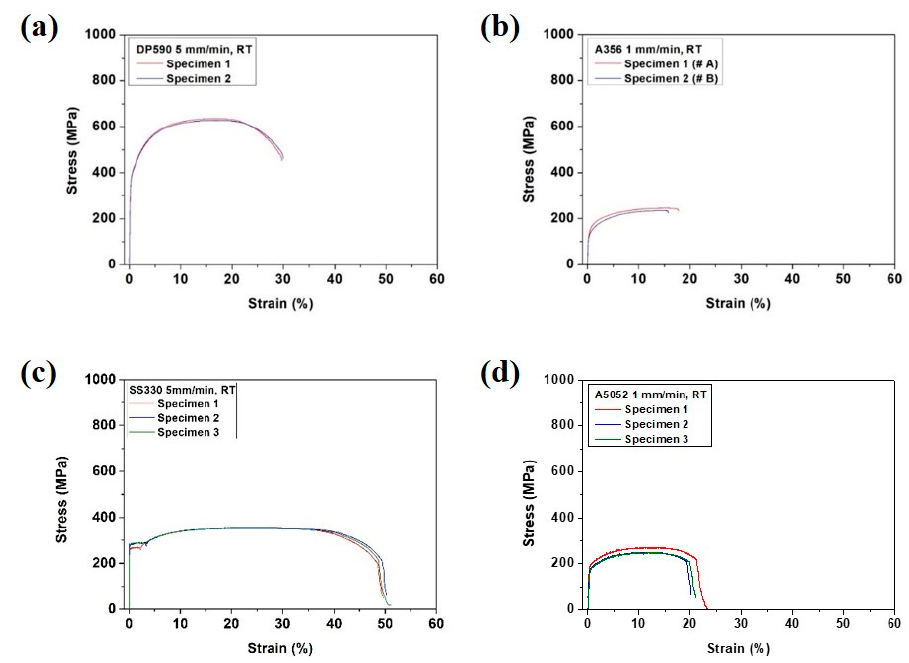
Figure 3. Structure of the bending test.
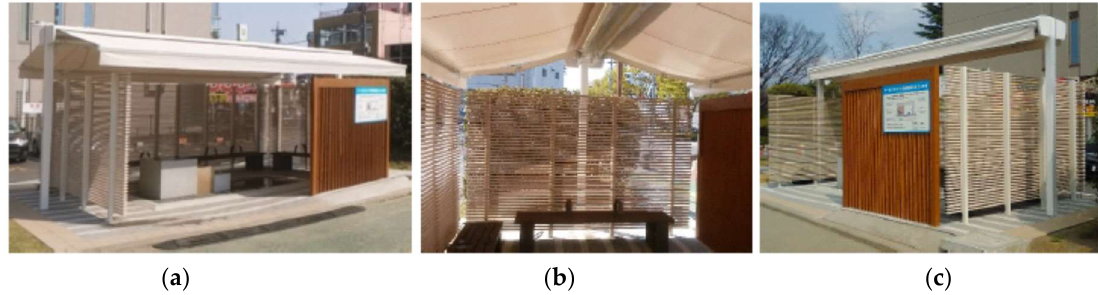
Figure 1. Automatically opening and closing awning installed at a bus stop, which are provided by Prof. Misaka. ( a ) whole view; ( b ) internal view; ( c ) closed state.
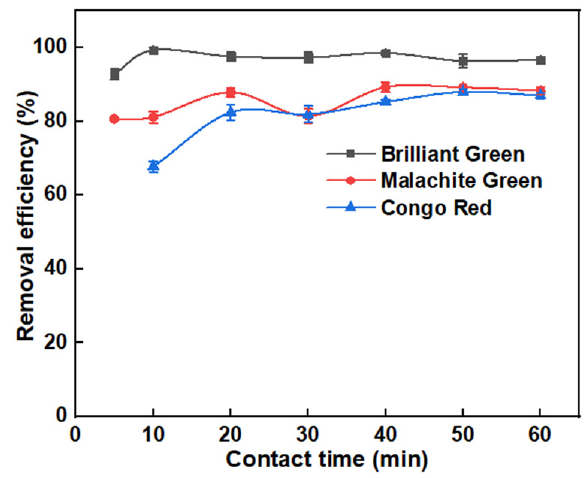
Figure 4. Effect of contact time on BG, MG and CR removal efficiency of OPL 1000 CNSs.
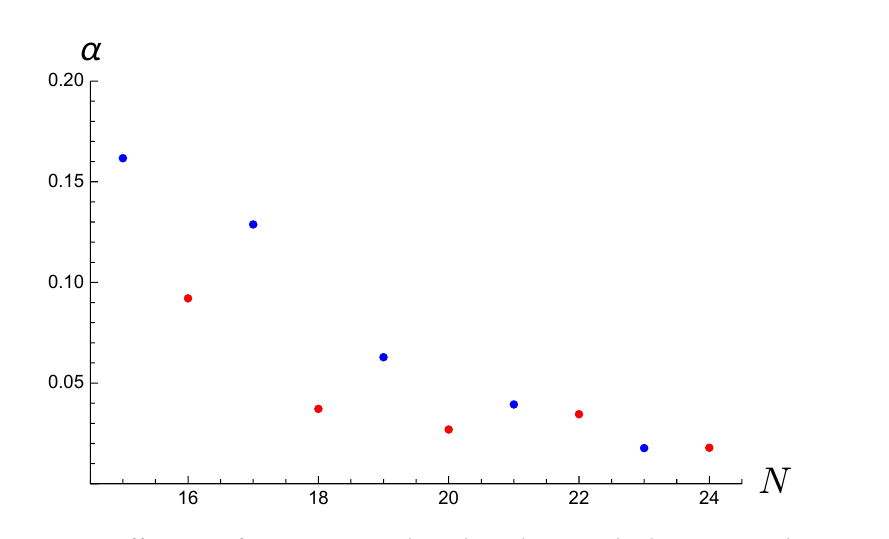
Figure 9: Fit coefficient α for increasing chain lengths N in the lowest strictly positive S z and k = 2 π/ N sectors. Blue dots have odd N and S z T = N and S z T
□ □ □ □
## Task to complete
With the pictures left out, output exactly the lines that begin at the line containing "Figure 1. Automatically" and end at the last line of the material.

## Completed exercise
Figure 1. Automatically opening and closing awning installed at a bus stop, which are provided by Prof. Misaka. ( a ) whole view; ( b ) internal view; ( c ) closed state.
Figure 4. Effect of contact time on BG, MG and CR removal efficiency of OPL 1000 CNSs.
Figure 9: Fit coefficient α for increasing chain lengths N in the lowest strictly positive S z and k = 2 π/ N sectors. Blue dots have odd N and S z T = N and S z T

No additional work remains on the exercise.